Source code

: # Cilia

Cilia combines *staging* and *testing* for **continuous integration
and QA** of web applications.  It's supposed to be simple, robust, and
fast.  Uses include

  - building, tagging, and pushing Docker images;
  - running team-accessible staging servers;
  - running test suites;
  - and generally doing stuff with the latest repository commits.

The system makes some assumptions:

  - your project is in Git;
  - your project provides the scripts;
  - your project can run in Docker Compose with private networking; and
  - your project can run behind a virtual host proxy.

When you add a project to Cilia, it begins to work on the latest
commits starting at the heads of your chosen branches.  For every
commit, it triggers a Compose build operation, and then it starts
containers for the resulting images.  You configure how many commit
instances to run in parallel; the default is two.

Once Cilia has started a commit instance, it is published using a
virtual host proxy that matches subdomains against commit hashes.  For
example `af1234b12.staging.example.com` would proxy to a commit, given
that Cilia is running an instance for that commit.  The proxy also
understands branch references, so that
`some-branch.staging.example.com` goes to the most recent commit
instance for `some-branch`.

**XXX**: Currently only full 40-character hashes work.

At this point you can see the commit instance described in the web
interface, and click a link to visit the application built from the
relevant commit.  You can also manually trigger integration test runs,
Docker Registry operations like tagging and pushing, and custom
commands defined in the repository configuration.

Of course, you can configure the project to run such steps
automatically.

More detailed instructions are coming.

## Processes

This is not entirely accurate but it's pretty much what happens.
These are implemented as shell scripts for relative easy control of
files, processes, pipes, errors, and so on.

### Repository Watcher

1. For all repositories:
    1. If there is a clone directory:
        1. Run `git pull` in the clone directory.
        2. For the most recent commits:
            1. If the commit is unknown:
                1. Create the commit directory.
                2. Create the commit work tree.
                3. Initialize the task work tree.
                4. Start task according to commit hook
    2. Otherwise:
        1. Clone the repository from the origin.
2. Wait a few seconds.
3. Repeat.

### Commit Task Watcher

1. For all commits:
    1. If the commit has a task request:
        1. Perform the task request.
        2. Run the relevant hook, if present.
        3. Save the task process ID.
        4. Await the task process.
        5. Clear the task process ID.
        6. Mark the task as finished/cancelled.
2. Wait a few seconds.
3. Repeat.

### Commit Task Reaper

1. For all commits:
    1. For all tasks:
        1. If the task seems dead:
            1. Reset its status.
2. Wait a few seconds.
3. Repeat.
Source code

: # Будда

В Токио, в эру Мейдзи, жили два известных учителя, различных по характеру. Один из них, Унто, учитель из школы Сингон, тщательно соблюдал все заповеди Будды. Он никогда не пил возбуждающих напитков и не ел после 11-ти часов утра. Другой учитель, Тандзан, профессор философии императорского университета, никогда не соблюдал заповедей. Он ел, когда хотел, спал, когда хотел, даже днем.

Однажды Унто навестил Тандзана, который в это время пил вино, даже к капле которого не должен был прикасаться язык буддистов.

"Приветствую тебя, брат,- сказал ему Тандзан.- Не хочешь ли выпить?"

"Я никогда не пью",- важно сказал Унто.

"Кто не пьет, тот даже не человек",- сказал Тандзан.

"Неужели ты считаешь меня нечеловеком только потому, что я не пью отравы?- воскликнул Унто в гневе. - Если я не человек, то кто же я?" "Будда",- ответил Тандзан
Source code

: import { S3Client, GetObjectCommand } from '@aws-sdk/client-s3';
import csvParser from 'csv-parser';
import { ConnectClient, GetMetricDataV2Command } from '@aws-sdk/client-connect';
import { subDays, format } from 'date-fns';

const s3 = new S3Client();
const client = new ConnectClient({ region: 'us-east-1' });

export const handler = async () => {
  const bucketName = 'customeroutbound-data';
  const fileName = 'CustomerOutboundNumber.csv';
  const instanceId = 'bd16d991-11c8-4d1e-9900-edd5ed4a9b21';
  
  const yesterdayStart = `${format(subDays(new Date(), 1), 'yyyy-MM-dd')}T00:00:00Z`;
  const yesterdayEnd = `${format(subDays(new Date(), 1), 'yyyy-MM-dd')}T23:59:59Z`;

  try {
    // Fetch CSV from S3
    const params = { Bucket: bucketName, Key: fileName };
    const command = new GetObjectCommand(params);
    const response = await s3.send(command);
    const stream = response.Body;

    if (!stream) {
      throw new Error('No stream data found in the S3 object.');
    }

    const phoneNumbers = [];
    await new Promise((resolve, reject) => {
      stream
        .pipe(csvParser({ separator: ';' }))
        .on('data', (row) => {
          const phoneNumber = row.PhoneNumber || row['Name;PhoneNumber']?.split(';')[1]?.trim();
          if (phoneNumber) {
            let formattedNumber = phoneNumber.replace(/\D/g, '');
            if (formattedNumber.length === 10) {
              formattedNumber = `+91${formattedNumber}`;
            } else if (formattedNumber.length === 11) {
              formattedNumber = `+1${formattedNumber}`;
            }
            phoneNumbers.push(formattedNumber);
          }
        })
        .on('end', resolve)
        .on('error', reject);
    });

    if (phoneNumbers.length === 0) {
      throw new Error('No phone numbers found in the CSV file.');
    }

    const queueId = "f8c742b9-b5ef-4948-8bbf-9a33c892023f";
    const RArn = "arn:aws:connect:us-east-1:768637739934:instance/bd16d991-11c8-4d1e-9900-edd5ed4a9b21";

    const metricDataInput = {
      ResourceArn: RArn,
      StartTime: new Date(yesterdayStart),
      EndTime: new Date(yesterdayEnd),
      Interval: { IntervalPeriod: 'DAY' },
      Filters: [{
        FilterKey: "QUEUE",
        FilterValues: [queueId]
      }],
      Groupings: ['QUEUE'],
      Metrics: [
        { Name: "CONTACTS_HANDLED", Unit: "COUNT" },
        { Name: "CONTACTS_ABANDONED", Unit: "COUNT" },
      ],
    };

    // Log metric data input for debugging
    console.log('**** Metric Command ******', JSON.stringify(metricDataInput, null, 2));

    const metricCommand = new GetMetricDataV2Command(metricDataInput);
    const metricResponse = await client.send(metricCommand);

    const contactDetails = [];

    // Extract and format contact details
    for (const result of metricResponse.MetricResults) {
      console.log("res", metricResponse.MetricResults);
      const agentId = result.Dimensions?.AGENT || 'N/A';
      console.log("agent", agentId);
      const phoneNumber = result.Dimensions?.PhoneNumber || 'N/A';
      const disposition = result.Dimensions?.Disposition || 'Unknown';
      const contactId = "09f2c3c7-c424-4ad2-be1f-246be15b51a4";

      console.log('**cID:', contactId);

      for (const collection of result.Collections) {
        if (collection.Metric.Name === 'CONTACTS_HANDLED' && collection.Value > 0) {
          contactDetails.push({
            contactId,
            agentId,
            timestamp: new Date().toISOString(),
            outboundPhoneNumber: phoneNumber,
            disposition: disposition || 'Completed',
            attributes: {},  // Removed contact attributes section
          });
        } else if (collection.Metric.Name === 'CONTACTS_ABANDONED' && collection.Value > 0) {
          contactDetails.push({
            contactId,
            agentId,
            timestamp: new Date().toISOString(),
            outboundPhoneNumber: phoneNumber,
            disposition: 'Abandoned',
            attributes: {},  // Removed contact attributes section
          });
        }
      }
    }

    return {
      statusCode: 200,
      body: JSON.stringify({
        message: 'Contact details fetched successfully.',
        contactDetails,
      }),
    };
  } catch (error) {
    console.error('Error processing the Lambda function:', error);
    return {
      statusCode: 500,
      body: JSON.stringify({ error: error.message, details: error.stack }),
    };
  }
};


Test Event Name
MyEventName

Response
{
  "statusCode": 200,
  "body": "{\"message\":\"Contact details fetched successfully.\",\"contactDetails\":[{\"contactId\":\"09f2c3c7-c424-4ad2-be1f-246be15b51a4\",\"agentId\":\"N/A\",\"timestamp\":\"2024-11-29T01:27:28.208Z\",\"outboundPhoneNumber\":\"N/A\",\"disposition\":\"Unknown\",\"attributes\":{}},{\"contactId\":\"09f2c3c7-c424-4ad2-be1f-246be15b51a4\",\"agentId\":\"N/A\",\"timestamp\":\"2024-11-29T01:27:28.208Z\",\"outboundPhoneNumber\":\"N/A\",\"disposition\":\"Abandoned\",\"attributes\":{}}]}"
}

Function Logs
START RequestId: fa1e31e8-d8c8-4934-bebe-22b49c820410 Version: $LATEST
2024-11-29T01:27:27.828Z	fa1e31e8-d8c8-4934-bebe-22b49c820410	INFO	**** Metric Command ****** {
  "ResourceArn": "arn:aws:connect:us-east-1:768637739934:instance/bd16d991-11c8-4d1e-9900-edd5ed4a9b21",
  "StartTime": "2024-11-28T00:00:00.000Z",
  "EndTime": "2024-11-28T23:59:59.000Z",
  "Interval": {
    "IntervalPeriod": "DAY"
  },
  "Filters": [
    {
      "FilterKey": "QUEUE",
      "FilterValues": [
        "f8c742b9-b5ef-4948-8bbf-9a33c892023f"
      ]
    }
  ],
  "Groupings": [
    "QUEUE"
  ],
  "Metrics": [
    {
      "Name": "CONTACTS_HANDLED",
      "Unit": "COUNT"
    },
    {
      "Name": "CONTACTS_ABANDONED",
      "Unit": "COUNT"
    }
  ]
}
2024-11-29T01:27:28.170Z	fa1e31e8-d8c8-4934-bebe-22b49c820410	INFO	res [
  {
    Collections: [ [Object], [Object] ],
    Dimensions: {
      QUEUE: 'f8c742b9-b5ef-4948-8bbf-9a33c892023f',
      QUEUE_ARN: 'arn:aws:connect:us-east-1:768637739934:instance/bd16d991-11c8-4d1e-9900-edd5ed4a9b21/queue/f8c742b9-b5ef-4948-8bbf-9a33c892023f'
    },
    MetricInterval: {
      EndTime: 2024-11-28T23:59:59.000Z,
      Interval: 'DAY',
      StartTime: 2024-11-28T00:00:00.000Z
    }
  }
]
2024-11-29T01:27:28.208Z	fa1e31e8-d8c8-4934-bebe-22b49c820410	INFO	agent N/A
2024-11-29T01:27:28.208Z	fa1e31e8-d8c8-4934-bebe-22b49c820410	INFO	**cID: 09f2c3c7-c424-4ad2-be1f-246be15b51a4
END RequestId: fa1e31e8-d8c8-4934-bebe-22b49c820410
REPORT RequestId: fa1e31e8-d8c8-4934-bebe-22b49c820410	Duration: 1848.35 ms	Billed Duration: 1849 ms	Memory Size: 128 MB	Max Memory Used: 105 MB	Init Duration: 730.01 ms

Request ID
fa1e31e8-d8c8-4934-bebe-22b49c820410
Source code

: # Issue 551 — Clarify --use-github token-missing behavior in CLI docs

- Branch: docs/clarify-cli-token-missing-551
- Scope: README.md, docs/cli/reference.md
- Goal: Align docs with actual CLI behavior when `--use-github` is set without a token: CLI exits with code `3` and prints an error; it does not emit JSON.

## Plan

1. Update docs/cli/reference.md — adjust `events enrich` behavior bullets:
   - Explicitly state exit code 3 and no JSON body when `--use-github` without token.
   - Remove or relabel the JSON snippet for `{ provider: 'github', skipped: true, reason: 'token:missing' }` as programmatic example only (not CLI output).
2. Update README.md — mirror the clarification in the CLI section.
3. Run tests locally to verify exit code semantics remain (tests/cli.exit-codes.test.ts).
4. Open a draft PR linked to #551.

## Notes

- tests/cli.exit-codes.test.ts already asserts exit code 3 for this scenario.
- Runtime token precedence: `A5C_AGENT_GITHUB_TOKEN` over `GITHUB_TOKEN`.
* * * *
[EXERCISE DIRECTIONS] Convert the material from the line that contains "This is not" through the line that contains "### Repository Watcher" into a JSON list of strings, one string per line, with blank lines left out.

[SOLUTION]
[
  "This is not entirely accurate but it's pretty much what happens.",
  "These are implemented as shell scripts for relative easy control of",
  "files, processes, pipes, errors, and so on.",
  "### Repository Watcher"
]